Correct. Correct Justin. So we talked about from a margin percentage perspective the increase in barge margins should offset the weakness in components margin and be able to keep that segment margin relatively flat sequentially. But we've also got the big step-up in barge revenue coming in the fourth quarter. So higher barge -- higher total segment revenue flat EBITDA margin should lead to higher EBITDA dollars in the fourth quarter. We're finally past. We feel like the fourth quarter will be really past the inflection point of the start-up costs that we've now shed and we've talked about the third plant being profitable. We're finally starting to get into some of the better priced orders that were taken in a better pricing environment and that should continue into Q1 of next year.

Justin Bergner

Analyst · G. Research. Please go ahead, your line is open.

Okay great. So I'm inferring that you don't expect a meaningful sequential step-down in steel components either for the barge revenue uptick?

Scott Beasley

Analyst · G. Research. Please go ahead, your line is open.

No. So we are saying that we expect a step-down in components revenue for Q4 versus Q3. The volumes that we expect are lower due to the kind of slowdown in the industry and the whole supply chain and railcar components is trying to work out the excess inventory and expectation of 25% to 30% lower builds next year. So we would expect lower revenue in components but as a whole transportation should be up in the fourth quarter.

Justin Bergner

Analyst · G. Research. Please go ahead, your line is open.

Okay, great. Thanks for taking my questions.

Operator

Operator

We'll go next to Julio Romero with Sidoti.
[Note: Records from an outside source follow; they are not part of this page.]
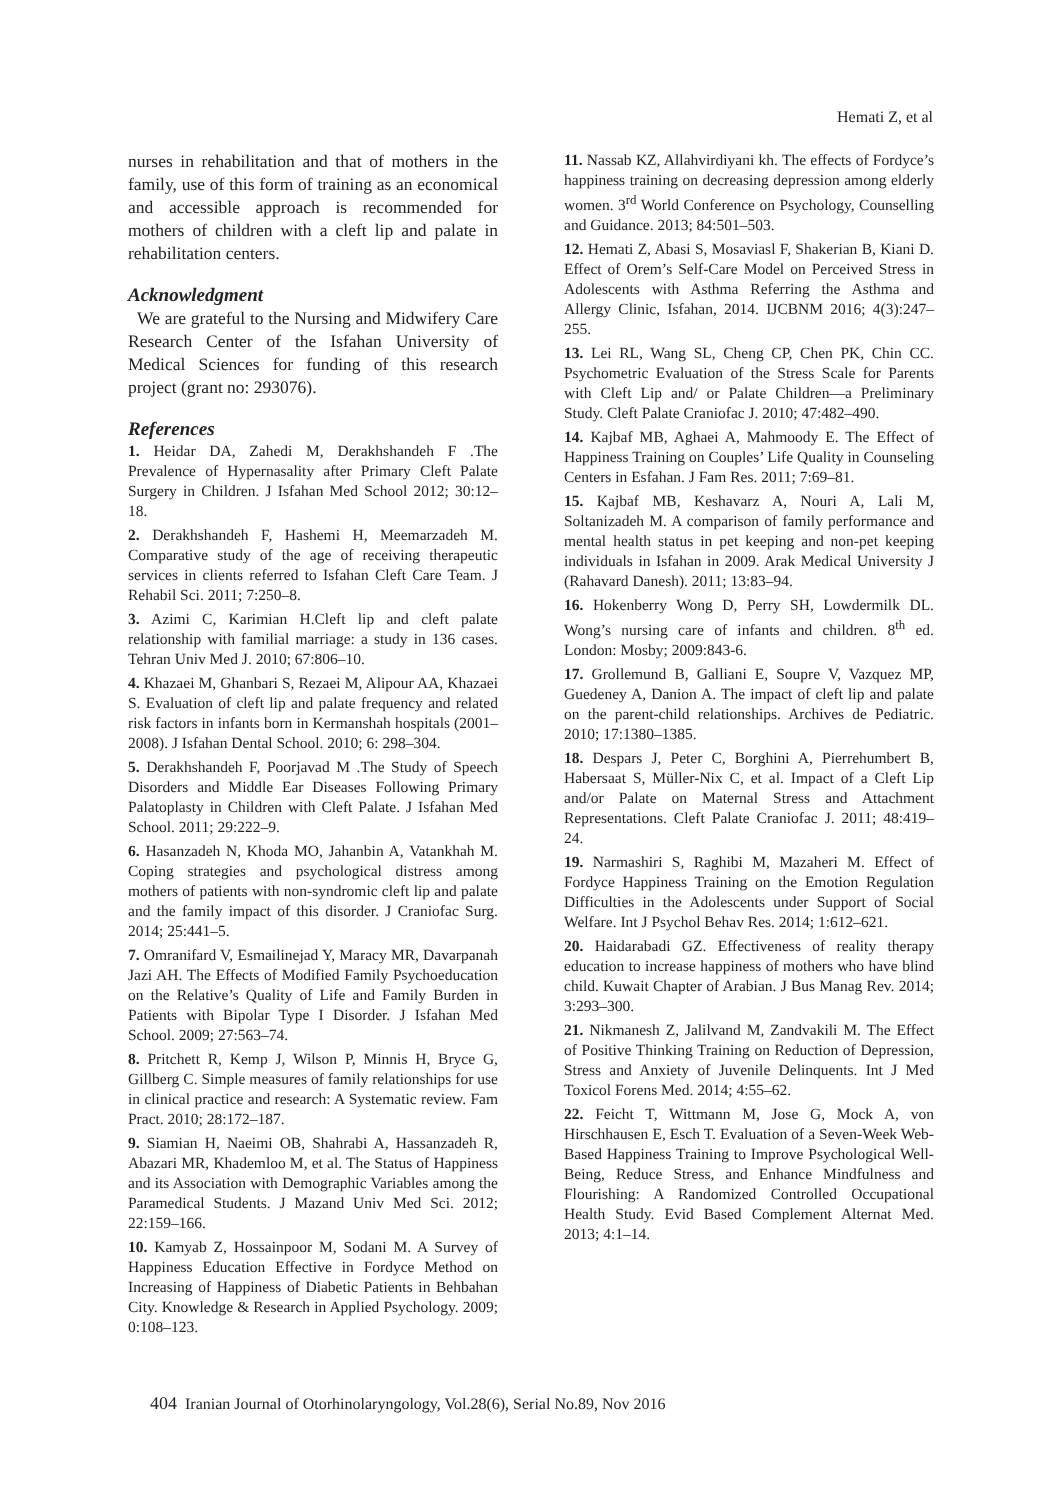Hemati Z, et al
nurses in rehabilitation and that of mothers in the family, use of this form of training as an economical and accessible approach is recommended for mothers of children with a cleft lip and palate in rehabilitation centers.
Acknowledgment
We are grateful to the Nursing and Midwifery Care Research Center of the Isfahan University of Medical Sciences for funding of this research project (grant no: 293076).
References
1. Heidar DA, Zahedi M, Derakhshandeh F .The Prevalence of Hypernasality after Primary Cleft Palate Surgery in Children. J Isfahan Med School 2012; 30:12–18.
2. Derakhshandeh F, Hashemi H, Meemarzadeh M. Comparative study of the age of receiving therapeutic services in clients referred to Isfahan Cleft Care Team. J Rehabil Sci. 2011; 7:250–8.
3. Azimi C, Karimian H.Cleft lip and cleft palate relationship with familial marriage: a study in 136 cases. Tehran Univ Med J. 2010; 67:806–10.
4. Khazaei M, Ghanbari S, Rezaei M, Alipour AA, Khazaei S. Evaluation of cleft lip and palate frequency and related risk factors in infants born in Kermanshah hospitals (2001–2008). J Isfahan Dental School. 2010; 6: 298–304.
5. Derakhshandeh F, Poorjavad M .The Study of Speech Disorders and Middle Ear Diseases Following Primary Palatoplasty in Children with Cleft Palate. J Isfahan Med School. 2011; 29:222–9.
6. Hasanzadeh N, Khoda MO, Jahanbin A, Vatankhah M. Coping strategies and psychological distress among mothers of patients with non-syndromic cleft lip and palate and the family impact of this disorder. J Craniofac Surg. 2014; 25:441–5.
7. Omranifard V, Esmailinejad Y, Maracy MR, Davarpanah Jazi AH. The Effects of Modified Family Psychoeducation on the Relative’s Quality of Life and Family Burden in Patients with Bipolar Type I Disorder. J Isfahan Med School. 2009; 27:563–74.
8. Pritchett R, Kemp J, Wilson P, Minnis H, Bryce G, Gillberg C. Simple measures of family relationships for use in clinical practice and research: A Systematic review. Fam Pract. 2010; 28:172–187.
9. Siamian H, Naeimi OB, Shahrabi A, Hassanzadeh R, Abazari MR, Khademloo M, et al. The Status of Happiness and its Association with Demographic Variables among the Paramedical Students. J Mazand Univ Med Sci. 2012; 22:159–166.
10. Kamyab Z, Hossainpoor M, Sodani M. A Survey of Happiness Education Effective in Fordyce Method on Increasing of Happiness of Diabetic Patients in Behbahan City. Knowledge & Research in Applied Psychology. 2009; 0:108–123.
11. Nassab KZ, Allahvirdiyani kh. The effects of Fordyce’s happiness training on decreasing depression among elderly women. 3<sup>rd</sup> World Conference on Psychology, Counselling and Guidance. 2013; 84:501–503.
12. Hemati Z, Abasi S, Mosaviasl F, Shakerian B, Kiani D. Effect of Orem’s Self-Care Model on Perceived Stress in Adolescents with Asthma Referring the Asthma and Allergy Clinic, Isfahan, 2014. IJCBNM 2016; 4(3):247–255.
13. Lei RL, Wang SL, Cheng CP, Chen PK, Chin CC. Psychometric Evaluation of the Stress Scale for Parents with Cleft Lip and/ or Palate Children—a Preliminary Study. Cleft Palate Craniofac J. 2010; 47:482–490.
14. Kajbaf MB, Aghaei A, Mahmoody E. The Effect of Happiness Training on Couples’ Life Quality in Counseling Centers in Esfahan. J Fam Res. 2011; 7:69–81.
15. Kajbaf MB, Keshavarz A, Nouri A, Lali M, Soltanizadeh M. A comparison of family performance and mental health status in pet keeping and non-pet keeping individuals in Isfahan in 2009. Arak Medical University J (Rahavard Danesh). 2011; 13:83–94.
16. Hokenberry Wong D, Perry SH, Lowdermilk DL. Wong’s nursing care of infants and children. 8<sup>th</sup> ed. London: Mosby; 2009:843-6.
17. Grollemund B, Galliani E, Soupre V, Vazquez MP, Guedeney A, Danion A. The impact of cleft lip and palate on the parent-child relationships. Archives de Pediatric. 2010; 17:1380–1385.
18. Despars J, Peter C, Borghini A, Pierrehumbert B, Habersaat S, Müller-Nix C, et al. Impact of a Cleft Lip and/or Palate on Maternal Stress and Attachment Representations. Cleft Palate Craniofac J. 2011; 48:419–24.
19. Narmashiri S, Raghibi M, Mazaheri M. Effect of Fordyce Happiness Training on the Emotion Regulation Difficulties in the Adolescents under Support of Social Welfare. Int J Psychol Behav Res. 2014; 1:612–621.
20. Haidarabadi GZ. Effectiveness of reality therapy education to increase happiness of mothers who have blind child. Kuwait Chapter of Arabian. J Bus Manag Rev. 2014; 3:293–300.
21. Nikmanesh Z, Jalilvand M, Zandvakili M. The Effect of Positive Thinking Training on Reduction of Depression, Stress and Anxiety of Juvenile Delinquents. Int J Med Toxicol Forens Med. 2014; 4:55–62.
22. Feicht T, Wittmann M, Jose G, Mock A, von Hirschhausen E, Esch T. Evaluation of a Seven-Week Web-Based Happiness Training to Improve Psychological Well-Being, Reduce Stress, and Enhance Mindfulness and Flourishing: A Randomized Controlled Occupational Health Study. Evid Based Complement Alternat Med. 2013; 4:1–14.
404 Iranian Journal of Otorhinolaryngology, Vol.28(6), Serial No.89, Nov 2016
Please go ahead, your line is open.

Julio Romero

Analyst

Hey, good morning everyone. So wanted to ask -- wanted to follow up on the 2 bolt-ons in Construction Products. Can you talk about maybe the oil and gas end market exposure for those bolt-ons? And maybe that end market exposure for the pipeline of acquisitions you're looking at? Is it notably different than what you have in either legacy aggregates or ACG?

Antonio Carrillo

Analyst

No. Yes -- thank you for the question. We really don't have any oil exposure in the acquisitions we did. And from the pipeline we have no oil exposure at all. It doesn't mean we are scared of the oil exposure. There's some really good -- the plans we have are really good. It's just a little more volatile but there's going to be opportunities eventually in those areas. And but at the moment we're not working on any aggregates that have oil exposure.

Julio Romero

Analyst

Understood. And on the working capital guidance you're seeing a strong free cash flow conversion. DSO has ticked down sequentially. Can you give us some color there on anything notable to call out maybe that's driving that down?

Scott Beasley

Analyst

Sure Julio. As I've said we've made some really good progress on receivables and payables. And if you look we've been able to put a lot of focus on those. And the real victory so far through the year is that we've had a big ramp-up in inventories related to the barge business. So the barge business has ramped up almost 80% year-over-year. That requires a lot of extra inventory but the achievements we've been able to make on the other two fronts have more than offset that and we generated about $40 million of working capital year-to-date. So we're pleased with that. We do feel like there's additional improvement in terms of working capital as a percent of sales but we feel like we're definitely in the right trend.

Antonio Carrillo

Analyst

And let me expand on that because I think it's important. We meet every month to look at this and the one thing that -- it's the softer side of the DSOs. But it's not only that it's dropped the quality and the strength of our receivables has become really really good. So we have good visibility and high-quality receivables.

Julio Romero

Analyst

It's helpful, thanks very much and best of luck in Q4.

Operator

Operator

It does appear that we have no further questions at this time. I'll turn the call back over to you Ms. Peck for any closing remarks.

Gail Peck

Analyst

Thank you, Ashley. Thank you everyone for joining us today. We look forward to speaking with you again next quarter.

Operator

Operator

This will conclude today's program. Thank you for your participation. You may now disconnect.